I have 3 experiments: Control, wild and knockout. 2 time points: 2 and 4 hr. and 3 replicate for each.
I am not sure which of the following design matrix and contrast is best suited to get DEG for specified scenario.
Case 1:
dds <- DESeqDataSet(se, design = ~Time + Experiment + Time*Experiment)
dds <- dds[rowSums(counts(dds))>1,]
dds$Experiment <- relevel(dds$Experiment, ref="Control")
dds <- DESeq(dds,parallel = T)
resultsNames(dds)
[1] "Intercept" "Time_4_vs_2" "Experiment_Wild_vs_Control" "Experiment_Knockout_vs_Control" "Time4.ExperimentWild" "Time4.ExperimentKnockout"
res.05 <- results(dds,c(0,0,-1,1,-1,1), alpha=0.05) #For knockout vs wild (both 2hr and 4hr)
res.05 <- results(dds,c(0,0,0,1,0,1), alpha=0.05) #For knockout vs control (both 2hr and 4hr)
res.05 <- results(dds,c(0,0,1,0,0,0), alpha=0.05) #For wild vs control 2hr
res.05 <- results(dds,c(0,0,0,-1,0,1), alpha=0.05) #For knockout 4h vs knockout 2hr
Case 2:
dds <- DESeqDataSet(se, design = ~Time + Experiment)
dds <- dds[rowSums(counts(dds))>1,]
dds$Experiment <- relevel(dds$Experiment, ref="Control")

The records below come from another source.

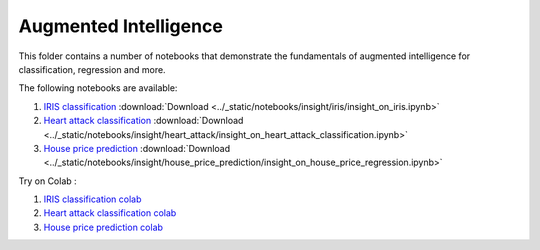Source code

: Augmented Intelligence
----------------------

This folder contains a number of notebooks that demonstrate the
fundamentals of augmented intelligence for classification, regression and more.

The following notebooks are available:

1. `IRIS classification <../_static/examples/insight/iris/insight_on_iris.html>`_ :download:`Download <../_static/notebooks/insight/iris/insight_on_iris.ipynb>`
2. `Heart attack classification <../_static/examples/insight/heart_attack/insight_on_heart_attack_classification.html>`_ :download:`Download <../_static/notebooks/insight/heart_attack/insight_on_heart_attack_classification.ipynb>`
3. `House price prediction <../_static/examples/insight/house_price_prediction/insight_on_house_price_regression.html>`_ :download:`Download <../_static/notebooks/insight/house_price_prediction/insight_on_house_price_regression.ipynb>`

Try on Colab :

1. `IRIS classification colab <https://drive.google.com/file/d/1y0k96f9cTGBg8f3yJGHHJjFc0yLs4O3U/view?usp=drive_link>`_
2. `Heart attack classification colab <https://drive.google.com/file/d/1VUWoxYniLkCh5pFDBl5Vz6O_fYoyMwWa/view?usp=drive_link>`_
3. `House price prediction colab <https://drive.google.com/file/d/1fByZl01e2g2ULcv1LP9scnDVG-aby6T8/view?usp=drive_link>`_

dds <- DESeq(dds,parallel = T)
resultsNames(dds)
[1] "Intercept" "Time2" "Time4" "ExperimentControl" "ExperimentWild" "ExperimentKnockout"

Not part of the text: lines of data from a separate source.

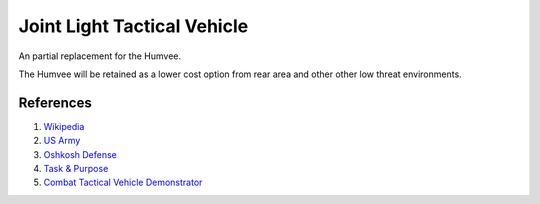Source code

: .. _Nx7Yq59C5D:

=======================================
Joint Light Tactical Vehicle
=======================================

An partial replacement for the Humvee.

The Humvee will be retained as a lower cost option from rear area and other other
low threat environments.


References
=======================================

#. `Wikipedia <https://en.wikipedia.org/wiki/Joint_Light_Tactical_Vehicle>`_
#. `US Army <https://asc.army.mil/web/portfolio-item/cs-css-joint-light-tactical-vehicle/>`_
#. `Oshkosh Defense <https://oshkoshdefense.com/vehicles/light-tactical-vehicles/jltv/>`_
#. `Task & Purpose <https://youtu.be/Sk2RgnpunjQ>`_
#. `Combat Tactical Vehicle Demonstrator <https://en.wikipedia.org/wiki/Combat_Tactical_Vehicle_(Technology_Demonstrator)>`_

res.05 <- results(dds,c(0,0,0,0,-1,1), alpha=0.05) #For knockout vs wild (both 2hr and 4hr)
res.05 <- results(dds,c(0,0,0,-1,0,1), alpha=0.05) #For knockout vs control (both 2hr and 4hr)

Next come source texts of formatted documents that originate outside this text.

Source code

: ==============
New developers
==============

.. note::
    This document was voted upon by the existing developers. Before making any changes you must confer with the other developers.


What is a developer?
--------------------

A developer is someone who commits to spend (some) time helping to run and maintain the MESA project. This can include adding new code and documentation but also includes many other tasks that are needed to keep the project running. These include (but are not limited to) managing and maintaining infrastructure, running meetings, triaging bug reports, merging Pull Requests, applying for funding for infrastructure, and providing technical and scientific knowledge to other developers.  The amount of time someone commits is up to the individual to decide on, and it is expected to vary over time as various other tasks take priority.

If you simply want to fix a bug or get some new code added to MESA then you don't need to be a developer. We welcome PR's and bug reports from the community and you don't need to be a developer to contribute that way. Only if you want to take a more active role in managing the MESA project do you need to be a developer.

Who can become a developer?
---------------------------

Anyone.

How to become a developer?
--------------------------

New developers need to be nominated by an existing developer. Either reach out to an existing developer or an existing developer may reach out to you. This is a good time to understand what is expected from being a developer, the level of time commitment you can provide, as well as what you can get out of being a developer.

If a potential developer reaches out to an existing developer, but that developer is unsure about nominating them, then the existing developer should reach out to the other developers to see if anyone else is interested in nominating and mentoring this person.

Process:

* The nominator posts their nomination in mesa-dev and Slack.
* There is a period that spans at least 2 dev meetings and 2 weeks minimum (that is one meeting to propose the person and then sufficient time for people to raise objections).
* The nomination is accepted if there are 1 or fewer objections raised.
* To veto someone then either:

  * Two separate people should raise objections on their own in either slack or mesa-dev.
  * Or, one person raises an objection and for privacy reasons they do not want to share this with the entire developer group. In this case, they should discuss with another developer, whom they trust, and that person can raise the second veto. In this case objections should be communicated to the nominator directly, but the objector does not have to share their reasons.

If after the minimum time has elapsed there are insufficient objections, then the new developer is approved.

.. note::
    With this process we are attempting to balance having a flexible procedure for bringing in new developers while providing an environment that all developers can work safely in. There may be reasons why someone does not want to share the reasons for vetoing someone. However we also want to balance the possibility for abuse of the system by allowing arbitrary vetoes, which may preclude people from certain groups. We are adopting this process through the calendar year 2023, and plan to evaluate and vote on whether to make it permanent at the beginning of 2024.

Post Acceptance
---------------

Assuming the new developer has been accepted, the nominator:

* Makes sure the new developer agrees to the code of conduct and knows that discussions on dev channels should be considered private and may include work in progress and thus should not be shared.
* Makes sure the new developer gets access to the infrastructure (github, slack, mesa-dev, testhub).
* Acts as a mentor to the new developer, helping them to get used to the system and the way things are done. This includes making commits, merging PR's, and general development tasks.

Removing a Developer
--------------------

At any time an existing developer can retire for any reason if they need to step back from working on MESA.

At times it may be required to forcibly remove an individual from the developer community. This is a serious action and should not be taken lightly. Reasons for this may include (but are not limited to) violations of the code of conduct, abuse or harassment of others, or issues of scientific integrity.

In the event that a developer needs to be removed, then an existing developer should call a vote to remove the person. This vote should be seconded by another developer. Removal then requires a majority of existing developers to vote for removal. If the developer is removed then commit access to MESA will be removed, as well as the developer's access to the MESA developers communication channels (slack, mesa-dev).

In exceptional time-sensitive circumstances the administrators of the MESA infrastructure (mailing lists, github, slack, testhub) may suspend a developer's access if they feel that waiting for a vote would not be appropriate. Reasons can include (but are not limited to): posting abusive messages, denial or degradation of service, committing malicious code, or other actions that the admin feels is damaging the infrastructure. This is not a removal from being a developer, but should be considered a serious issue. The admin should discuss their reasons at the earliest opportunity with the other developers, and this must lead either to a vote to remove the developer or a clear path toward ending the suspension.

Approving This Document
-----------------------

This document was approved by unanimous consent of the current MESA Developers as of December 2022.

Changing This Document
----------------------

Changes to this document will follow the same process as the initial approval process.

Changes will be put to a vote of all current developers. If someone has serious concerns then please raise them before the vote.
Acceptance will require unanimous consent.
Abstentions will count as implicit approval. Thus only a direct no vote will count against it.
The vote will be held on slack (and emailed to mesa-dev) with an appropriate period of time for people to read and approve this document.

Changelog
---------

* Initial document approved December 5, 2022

res.05 <- results(dds,c(0,1,0,-1,1,0), alpha=0.05) #For wild vs control 2hr
res.05 <- results(dds,c(0,-1,1,0,0,1), alpha=0.05) #For knockout 4h vs knockout 2hr
Can anyone explain me which case/contrast to use for above scenario? And a little explanation would be very much appreciated.
Thanks
Nitesh
Hi Michael,
For knockout vs wild (both 2hr and 4hr), I meant that testing DEG between knockout and wild considering both time points (2hr and 4hr). So its overall change in expression pattern between experiments. Null hypothesis would be that there is no significant diff in expression pattern of genes between knockout and wild, considering both time points. So taking into account all the samples I have. Does this make sense?
Thanks
Nitesh
Change in both should count. Is it same if I take union of DEGs between knockout and wild at 2hr and 4hr? I thought doing it at same time will have more statistical power.
(1) Requiring DE at both time points has less power than (2) DE at either time point or both. Can you say which of 1 or 2 you are interested in?